Entrepreneurs and business professionals need to beware of the “If-come.” This is not some mythical furry creature dreamed up by the late Dr. Seuss. An “If-come” is an offer that is summed up: “If you are willing to help me with this project and if we are a success; if the money comes, we’ll all be rich.”
I have been approached by far too many fellow entrepreneurs with heads in the clouds and dollar signs in their eyes. They want help with sales, marketing, management, publicity or social media. Wrapped around the request for services is the Song of The If-Come. Offers like these are often tempting. Experience have taught me how and when to say no.
Based upon my experience, here are questions to use when assessing an “If-Come.”
- Does every detail come only out of their mouth? If the dreamer has not taken the time to document the idea, figure out financial projections or assembled a solid business plan, their idea can change with every whim. If they say that they are ‘too busy,’ be truly concerned.
- What sorts of research have he or she done? If their logic begins “You would think …” or “Someone needs to …” and they have no idea of what else is out there, they are overlooking many key elements. Ask yourself “Would you buy this?” if he or she offered it to you? When they are too busy to research their idea, they are playing blind man’s bluff.
- Does the idea have a legal status? Some want to be entrepreneurs assume that they do not need to do that from the get go – they will take care of it later if it catches on. Others hide things under a company they own, and can box others out of participating or having legal claims.

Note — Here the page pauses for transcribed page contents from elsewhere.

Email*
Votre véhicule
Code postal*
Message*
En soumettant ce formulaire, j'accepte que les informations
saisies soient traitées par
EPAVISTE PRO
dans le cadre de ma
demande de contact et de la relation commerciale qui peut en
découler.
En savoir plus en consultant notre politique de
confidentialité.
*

If someone is serious about an idea, they have thought far enough ahead that he or she are willing to invest in a codified business structure, and have you as a reasonable part of it.
- Is their offer grounded in an attempt to appeal to your emotions: greed, ego, success, legacy or fame? The entrepreneur’s logic to entice you is more about what you can do for him or her. They use as much flowery praise as they can to hook you in or keep you hooked. Do not believe all the words they say. Chances are they are using them on someone else as well.
- Are they are busy stating what you can do for them, but are unable to connect the dots on how this works as a part of the whole? Is he or she looking at the big picture? Real leaders know how a system functions as a complete process, not just as an outcome.
Often, an idea is promising and appealing. You decide to enlist your time and talents. As the project starts to flesh out, keep your head up and eyes open. Look for these warning signs about the venture. Any of these require a critical decision to stay in or get out.
- Is any success disproportionate? If there is initial success, does the lead entrepreneur talk solely about him or herself? Do they pay themselves from dollar one while you are left waiting? Are they using success solely for their gain?
- Do they expect you to invest more of your time in the project? When asked about their participation, does he or she always have an excuse? A disproportionate amount of time, energy, resources or effort on his or her part shows that they are not as involved as they want you to be.
- Do they leverage the relationship for reasons they behave a certain way? Does he or she come back to this as the reason why you should endure when times get tough? Family relationships, longevity of friendships, past success — what every reason you have to work together cannot be the sole reason why you persist in this process.
- Do they talk only about the future instead of the present? Can they give you a realistic overview of the activity at any given time? Anyone who skates around the details is not in touch with what they need to do today to achieve success.
- Do they make major decisions without consulting you? If you are such a key part of this project, do you have a fair say in the activities of the enterprise? If you were so valuable, you should have a realistic say in the present and future direction.
- Can you see the records of activity by any of the participants? Effective leaders document their actions and outcomes. They know in advance that they will have to file reports, pay taxes and documents as a part of business operations. Any sort of statement to the contrary shows that they are not serious and could be leaving you open for liability.
Entrepreneurs are born from the seeds of great ideas and prosper upon effective implementation. Evaluate all the promises made by an offer of “if/come” with a critical eye. If the idea sounds too good to be true or the entrepreneur can only talk his talk, the idea will fail in time.